- Location: Belgorod Oblast
- Nearest city: Belgorod
- Coordinates: 50°42′01″N 36°33′22″E﻿ / ﻿50.70028°N 36.55611°E
- Area: 3 hectares (7 acres; 0 sq mi)

= Shopino Steppe =

Shopino Steppe is a botanical reserve of regional importance in the Belgorodsky District of Belgorod Oblast.

==Geographical location==
Shopino Steppe lies on the western outskirts of the village Shopino, adjoining its eastern border to the highway Moscow-Simferopol. The total area is 3 hectares.

==Relief==
Shopino Steppe is located on the steep northern slopes descending to the flood plain of the river Erik.
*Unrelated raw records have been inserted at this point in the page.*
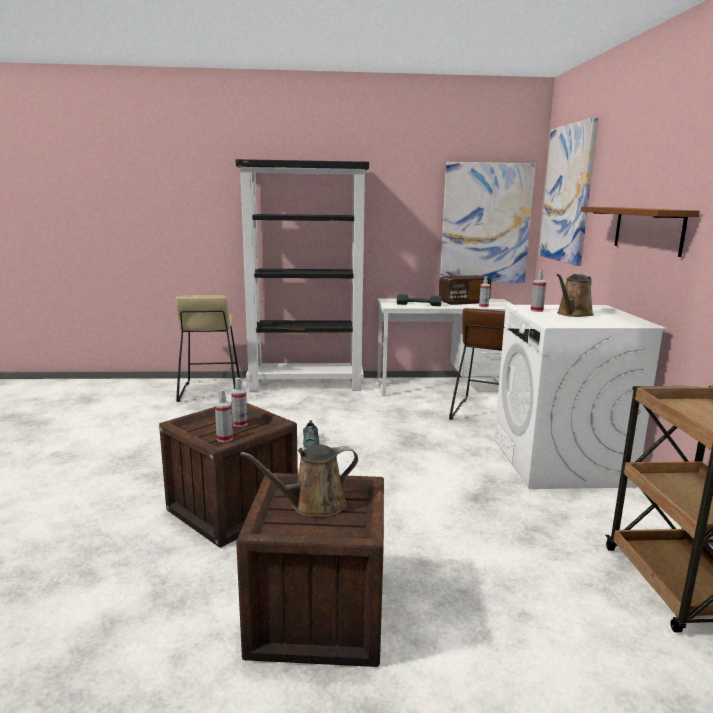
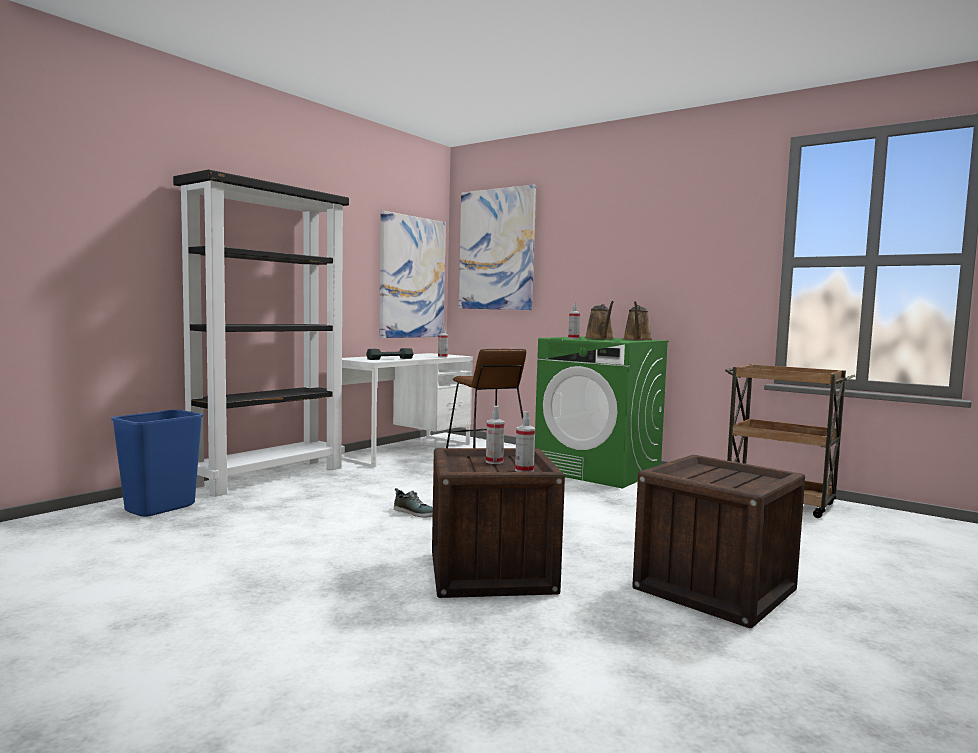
camera: 50 degrees left, 10 degrees down
beige stool [176,295,241,402] -> blue trash can [111,410,203,517]
brown watering can [240,444,358,517] -> brown watering can moved to [623,301,652,341]
radio [439,275,491,305] -> none
white washing machine [494,305,667,489] -> green washing machine [535,336,669,489]
brown shelf [581,207,700,257] -> none

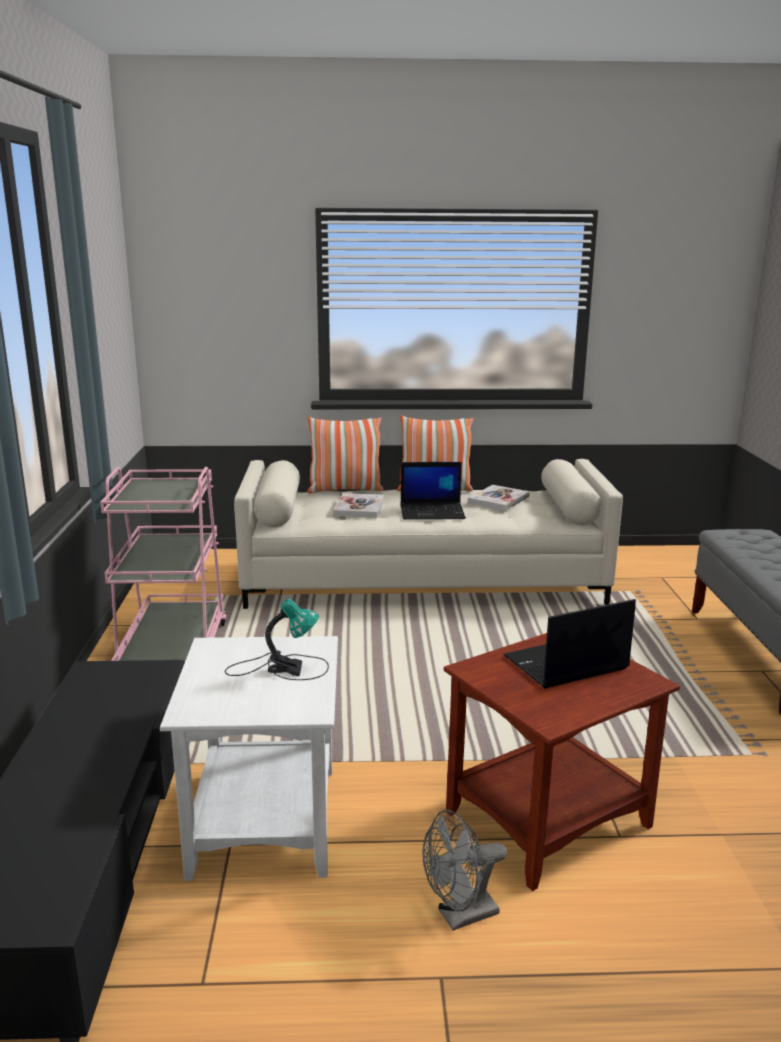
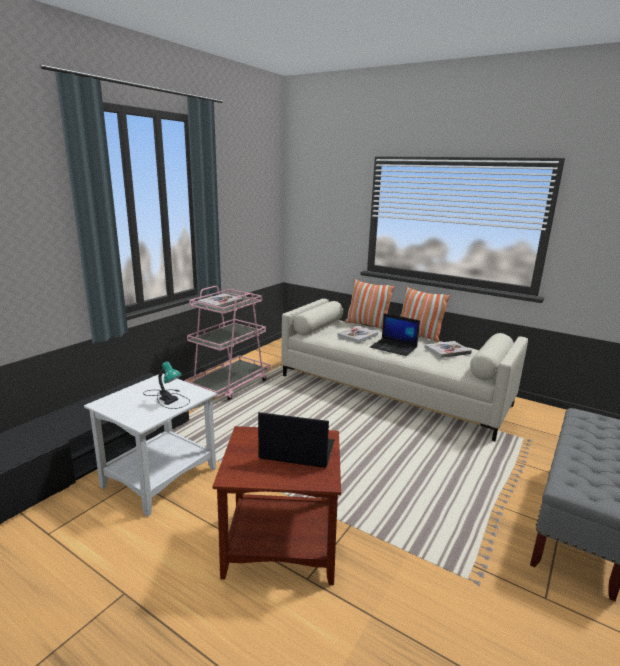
camera: 35 degrees right, 0 degrees up
grey fan [423,809,507,931] -> none
none -> book [198,294,243,309]

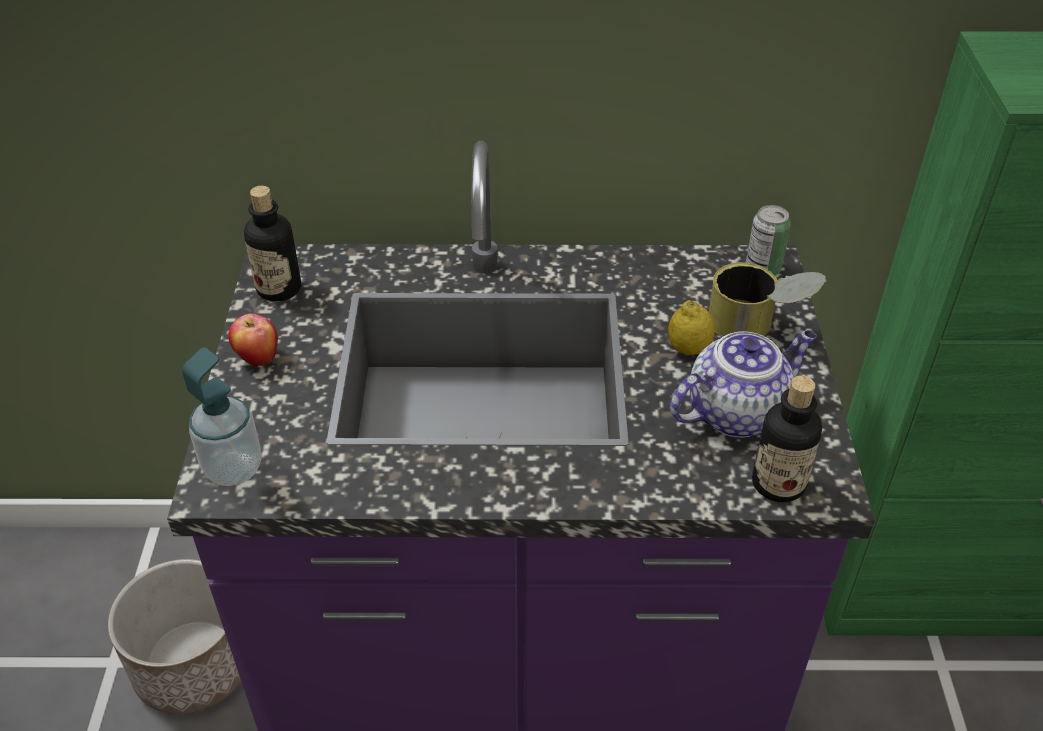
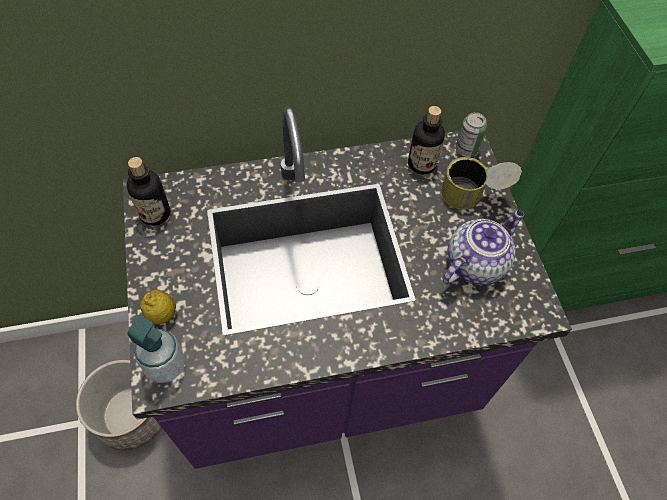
camera: 15 degrees left, 15 degrees up
apple [228,314,278,366] -> none
lemon [668,300,715,355] -> lemon moved to [140,290,176,324]
bottle [752,375,822,502] -> bottle moved to [408,106,445,174]

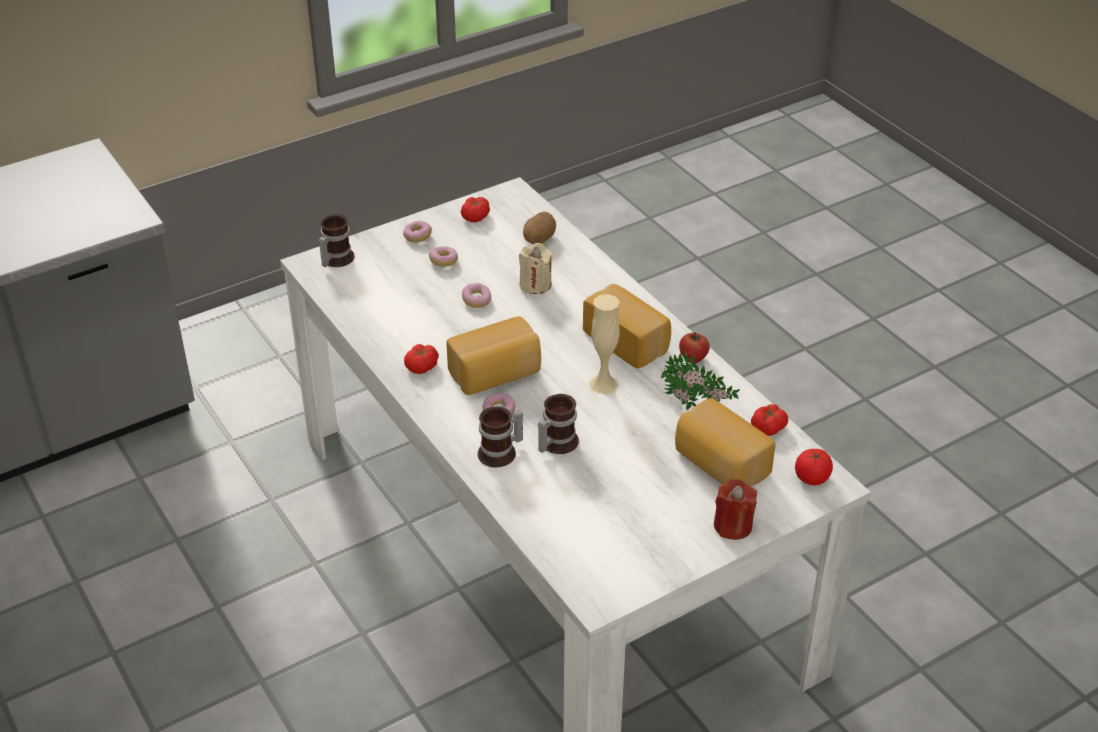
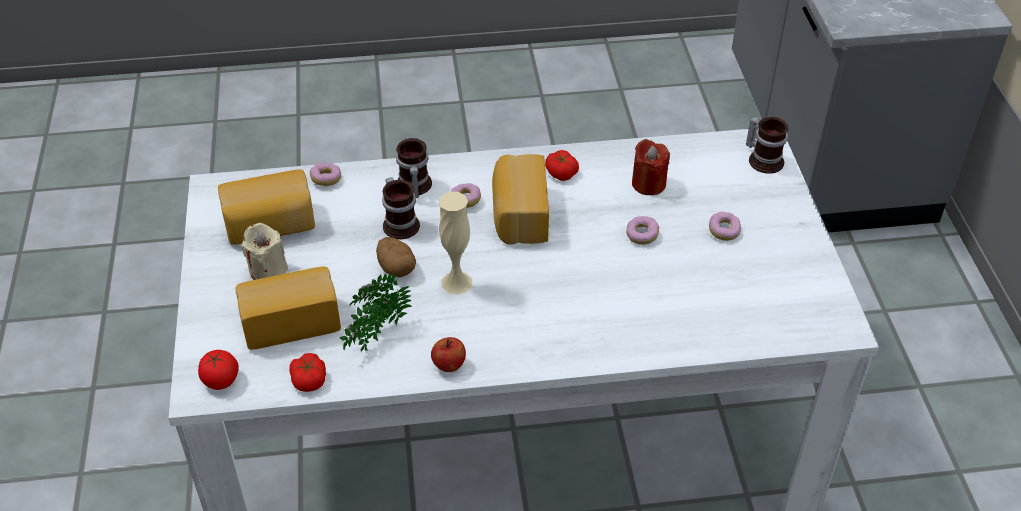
camera: 115 degrees right, 5 degrees up
donut [403,221,432,242] -> donut moved to [310,163,341,186]
tomato [461,197,490,222] -> none
beige candle [519,243,552,294] -> beige candle moved to [241,223,288,280]
potato [523,211,556,244] -> potato moved to [376,237,416,277]
bread [583,284,671,369] -> bread moved to [218,169,315,245]
red candle [714,479,757,540] -> red candle moved to [632,139,670,195]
In some places there are chalk outcrops.

==Flora and fauna==
The variety of vegetation kept thanks to the large slope of the territory, which makes it difficult to visit the territory and economic activity on it. In Shopinskoy steppe grows 117 species of plants belonging to 29 families. The slope on which the botanical reserve, partly overgrown with woody vegetation - pine and birch. Also, it is found hawthorn. Among the herbaceous vegetation marked 7 species listed in the Red Book of the Belgorod region. This includes steppe species, (Stipa pennata, Astragalus albicaulis, Clematis integrifolia), meadow-steppe species, (wood anemone, Prunella grandiflora) and petrofitic steppe species characteristic of the сretaceous outcrop (Linum ucranicum, Asperula tephrocarpa).

Among the endangered species of animals presented meadow viper and forest-steppe adder.